For those who already have a Mahler 9 and wish to supplement their already valuable collection with historical recordings and alternative interpretations, well, what are you waiting for? Grab this CD. You can go no more historical than this. This was Walter's last performance with the VPO before he fled Austria to escape the Nazis. One hears in the music the tension of those last remaining days before the war, or so I imgaine.
The playing of the orchestras might draw different opinions from critics, the sound is admittedly of low quality ( though in view of the date - 1938, the engineers in charge of the remastering must have done wonders), but mix them all together, and the result is potent electrifying music! Listen to the first movement and feel your goose pimples rise, for this was what it did to me on the first listening, and still does.
Get this, in this remastering or any other. It is worth your while.

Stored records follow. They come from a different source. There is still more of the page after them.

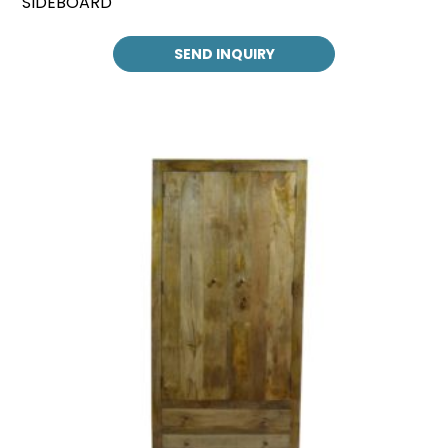
SIDEBOARD
SEND INQUIRY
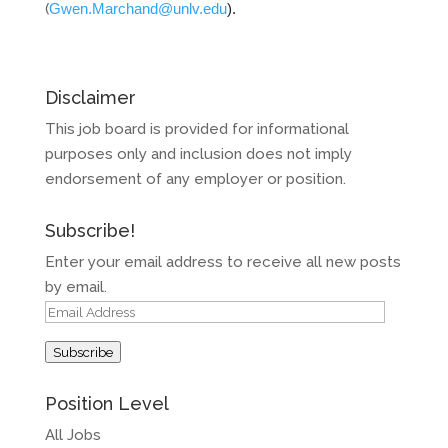
(
Gwen.Marchand@unlv.edu
).
Disclaimer
This job board is provided for informational
purposes only and inclusion does not imply
endorsement of any employer or position.
Subscribe!
Enter your email address to receive all new posts
by email.
Email
Address
Subscribe
Position Level
All Jobs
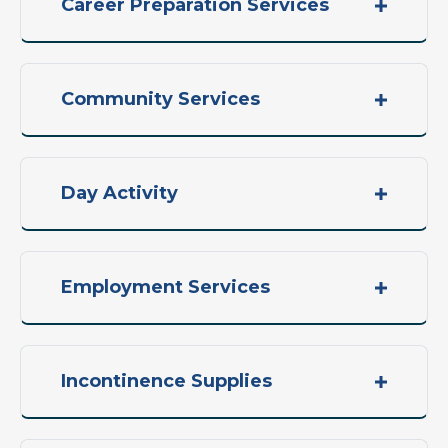
Career Preparation Services
Community Services
Day Activity
Employment Services
Incontinence Supplies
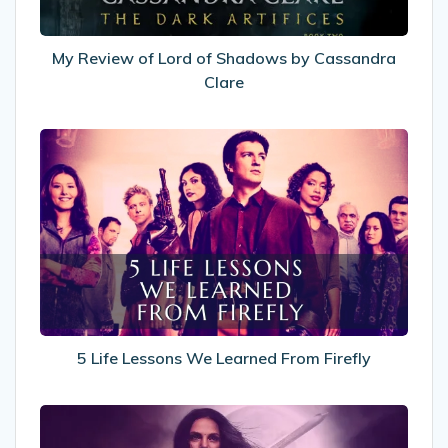
Cassandra
Clare
My Review of Lord of Shadows by Cassandra
Clare
5
Life
Lessons
We
Learned
From
Firefly
5 Life Lessons We Learned From Firefly
8
Fantasy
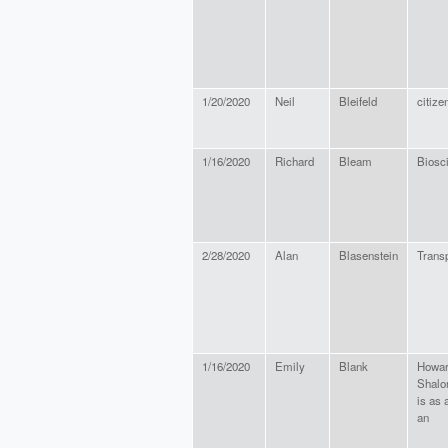
1/20/2020
Neil
Bleifeld
citize
1/16/2020
Richard
Bleam
Biosci
2/28/2020
Alan
Blasenstein
Trans
1/16/2020
Emily
Blank
Howar
Shalo
is as 
an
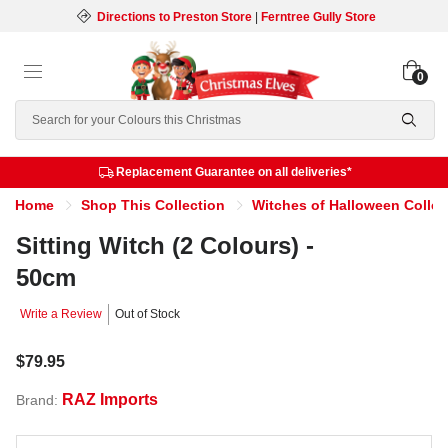
Directions to Preston Store
|
Ferntree Gully Store
0
Search
Replacement Guarantee on all deliveries*
Home
Shop This Collection
Witches of Halloween Collec
Sitting Witch (2 Colours) -
50cm
Write a Review
Out of Stock
$79.95
RAZ Imports
Brand:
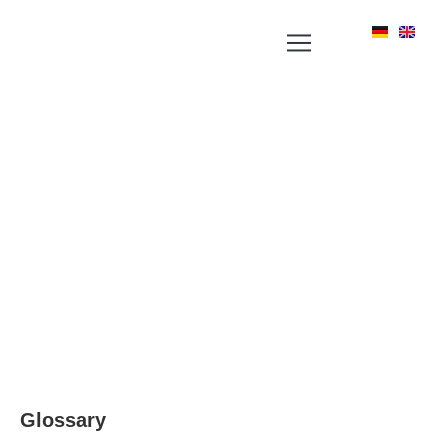
YOUR NEWS PORTAL AROUND LABEL, RFID
AND POSITIONING TECHNOLOGIES
Glossary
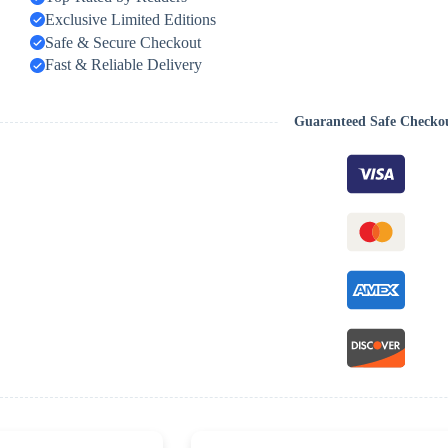
Exclusive Limited Editions
Safe & Secure Checkout
Fast & Reliable Delivery
Guaranteed Safe Checko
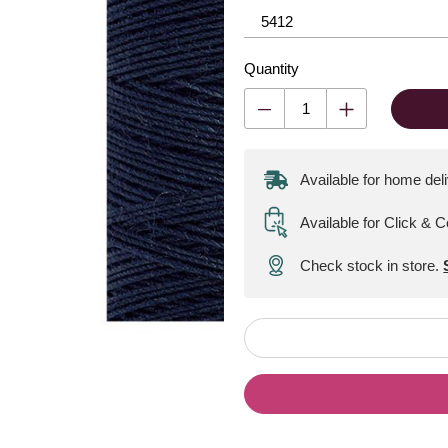
Quantity
Available for home del
Available for Click & C
Check stock in store.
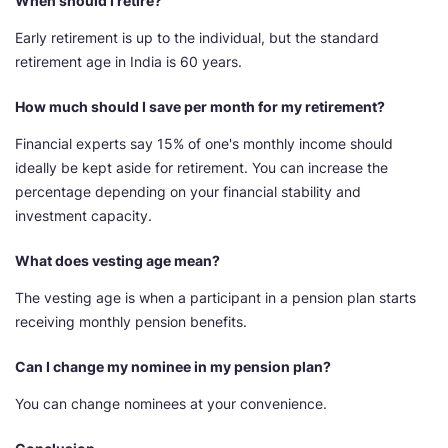
When should I retire?
Early retirement is up to the individual, but the standard
retirement age in India is 60 years.
How much should I save per month for my retirement?
Financial experts say 15% of one's monthly income should
ideally be kept aside for retirement. You can increase the
percentage depending on your financial stability and
investment capacity.
What does vesting age mean?
The vesting age is when a participant in a pension plan starts
receiving monthly pension benefits.
Can I change my nominee in my pension plan?
You can change nominees at your convenience.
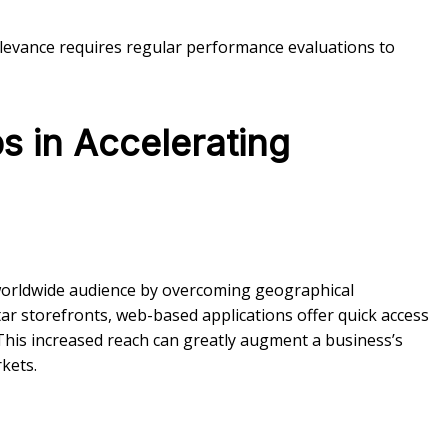
elevance requires regular performance evaluations to
s in Accelerating
 worldwide audience by overcoming geographical
ar storefronts, web-based applications offer quick access
This increased reach can greatly augment a business’s
kets.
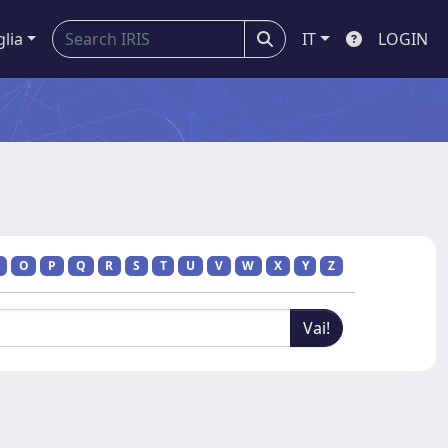
glia
IT
LOGIN
O
P
Q
R
S
T
U
V
W
X
Y
Z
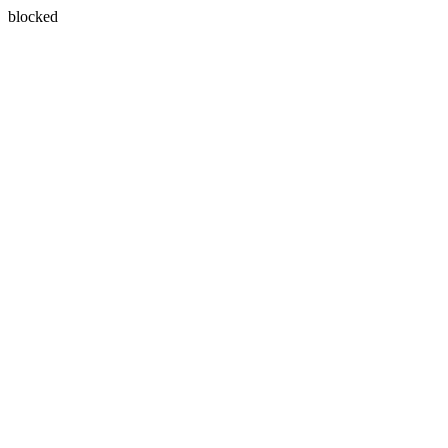
blocked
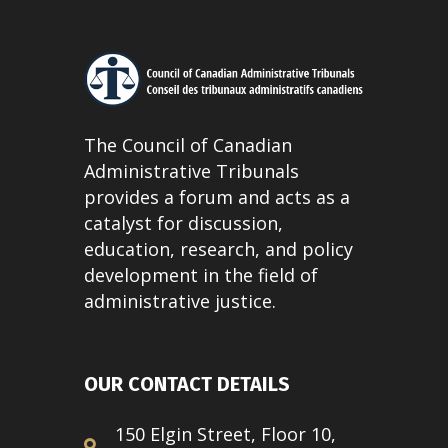
The Council of Canadian
Administrative Tribunals
provides a forum and acts as a
catalyst for discussion,
education, research, and policy
development in the field of
administrative justice.
OUR CONTACT DETAILS
150 Elgin Street, Floor 10,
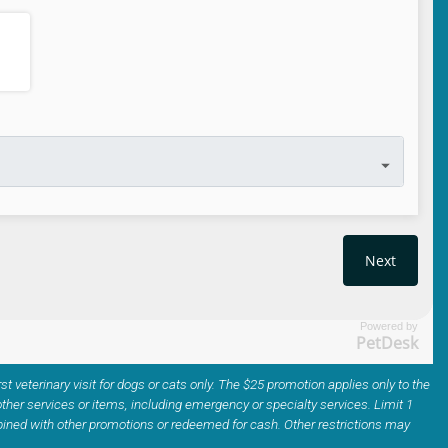
Powered by
PetDesk
irst veterinary visit for dogs or cats only. The $25 promotion applies only to the
ther services or items, including emergency or specialty services. Limit 1
ined with other promotions or redeemed for cash. Other restrictions may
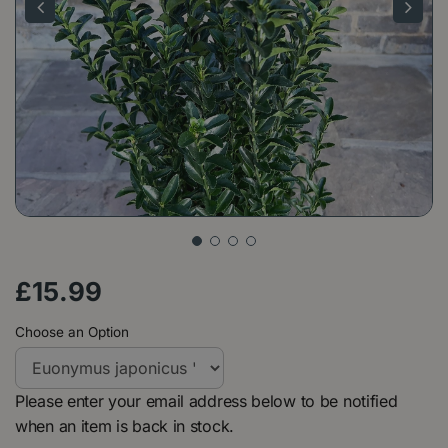
£
15
.
99
Choose an Option
Please enter your email address below to be notified
when an item is back in stock.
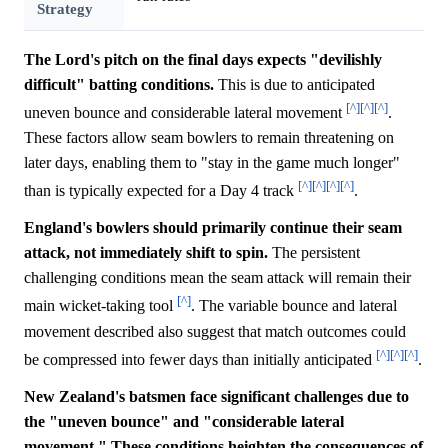
Strategy
The Lord's pitch on the final days expects "devilishly
difficult" batting conditions.
This is due to anticipated
[^]
[^]
[^]
uneven bounce and considerable lateral movement
.
These factors allow seam bowlers to remain threatening on
later days, enabling them to "stay in the game much longer"
[^]
[^]
[^]
[^]
than is typically expected for a Day 4 track
.
England's bowlers should primarily continue their seam
attack, not immediately shift to spin.
The persistent
challenging conditions mean the seam attack will remain their
[^]
main wicket-taking tool
. The variable bounce and lateral
movement described also suggest that match outcomes could
[^]
[^]
[^]
be compressed into fewer days than initially anticipated
.
New Zealand's batsmen face significant challenges due to
the "uneven bounce" and "considerable lateral
movement." These conditions heighten the consequences of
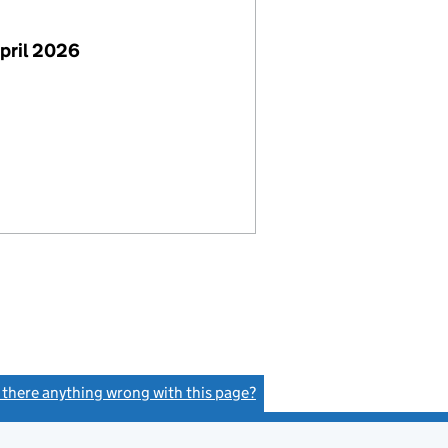
pril 2026
s there anything wrong with this page?
(link opens a new window)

George Szell considered the string playing of European orchestras during the time between the two world wars to be the ideal standard that all should strive for. I strongly believe that this recording is the supreme example of that level of playing. Not only does one hear superb bowing technique, one hears exceedingly subtle nuances very clearly as a result of the orchestra's committment to a unified musical message. All the little slides are just gorgeous.
Mahler's 9th is one of the ultimate human expressions of farewell. He looks back on his tragic-laden life and still accepts his inevitable fate in peace. This concert gives a new meaning to that farewell and this makes it such a poignant recording. My favorite along with Horenstein- LSO and Abbado-VPO.